Dr. Albino Bol Dhieu is a South Sudanese politician and former Minister of Youth and Sports in South Sudan from 12 March 2020, until November 2023.He is a member of the Sudan People's Liberation Movement.

== Early life and education ==
Albino Bol was born in Northern Bahr el Ghazal State in a village called Ariek Riak about 5 kilometers east of Aweil town to Mr. Dhieu Bol Man and Mrs. Aluel Akol Malual.

He started his education in 1993 at Aweil El-Medina Primary School up to 1997 before he left for Khartoum while already in primary four. In 1998 he then went to Abubaker Sidiq Primary School for boys in Jabra City south of Khartoum where he finished his primary school in 2001. In 2002 he joined Khartoum El-Jadida Modern Secondary School for boys to 2006 and completed Sudan School Certificate.

In 2007, Bol was then admitted to the University of Juba School of Medicine and graduated in 2014 with a bachelor of surgery and medicine.

== Political career ==
During his school time Albino Bol was a SPLM students league activist where he participated in and spearheaded youth forums and engagements.
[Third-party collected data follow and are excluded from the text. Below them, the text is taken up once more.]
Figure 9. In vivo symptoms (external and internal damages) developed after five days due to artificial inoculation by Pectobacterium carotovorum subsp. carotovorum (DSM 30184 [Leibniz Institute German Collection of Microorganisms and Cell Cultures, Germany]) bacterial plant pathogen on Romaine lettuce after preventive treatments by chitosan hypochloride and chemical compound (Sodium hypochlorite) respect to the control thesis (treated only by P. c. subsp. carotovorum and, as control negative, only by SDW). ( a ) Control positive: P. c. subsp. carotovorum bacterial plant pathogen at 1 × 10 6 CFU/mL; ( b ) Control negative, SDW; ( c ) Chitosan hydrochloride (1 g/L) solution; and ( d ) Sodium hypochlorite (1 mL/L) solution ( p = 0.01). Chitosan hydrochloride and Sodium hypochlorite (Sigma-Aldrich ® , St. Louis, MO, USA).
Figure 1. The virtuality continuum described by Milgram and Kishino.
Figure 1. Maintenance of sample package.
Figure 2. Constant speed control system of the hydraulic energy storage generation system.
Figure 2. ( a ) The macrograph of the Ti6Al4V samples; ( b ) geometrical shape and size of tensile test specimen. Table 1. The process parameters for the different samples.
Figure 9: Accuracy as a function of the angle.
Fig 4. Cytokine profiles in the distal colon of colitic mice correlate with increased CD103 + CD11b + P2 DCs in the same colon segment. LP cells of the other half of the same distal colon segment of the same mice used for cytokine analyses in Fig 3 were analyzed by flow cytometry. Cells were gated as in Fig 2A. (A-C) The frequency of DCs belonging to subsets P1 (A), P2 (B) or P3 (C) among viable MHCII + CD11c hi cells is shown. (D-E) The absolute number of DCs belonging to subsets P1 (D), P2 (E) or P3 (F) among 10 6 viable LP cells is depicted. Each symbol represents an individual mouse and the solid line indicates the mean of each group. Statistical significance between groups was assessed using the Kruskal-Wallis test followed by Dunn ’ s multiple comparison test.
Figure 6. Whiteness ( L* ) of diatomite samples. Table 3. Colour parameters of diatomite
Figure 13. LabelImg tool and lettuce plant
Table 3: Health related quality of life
In 2007 he was first elected as the spokesperson of University of Juba college association, a position he held up to 2008. Then from 2009 to 2010 he was elected to Juba University Students Union as Spokesperson and Secretary of Information.

After graduating in 2014 he continued with his rallies until he became the first elected President of the Youth Union during the first convention of South Sudan National Union and event conducted at the Freedom Hall in Juba on 27 March 2015 up to March 2019 spending four years in office.

In March 2019 Bol was appointed as the National Minister of Youth and Sports.

In November 2023 President Kiir made changes to his cabinet and dismissed Bol as Minister. No formal reason was given for the dismissal.

== Political directives ==
Albino Bol Dhieu issued a suspension letter to Gola Boyoi Gola, Chairperson of South Sudan National Youth Union, after social media circulated two letters allegedly written to the president of Egypt and the Deputy President of the Sudan Sovereign Council.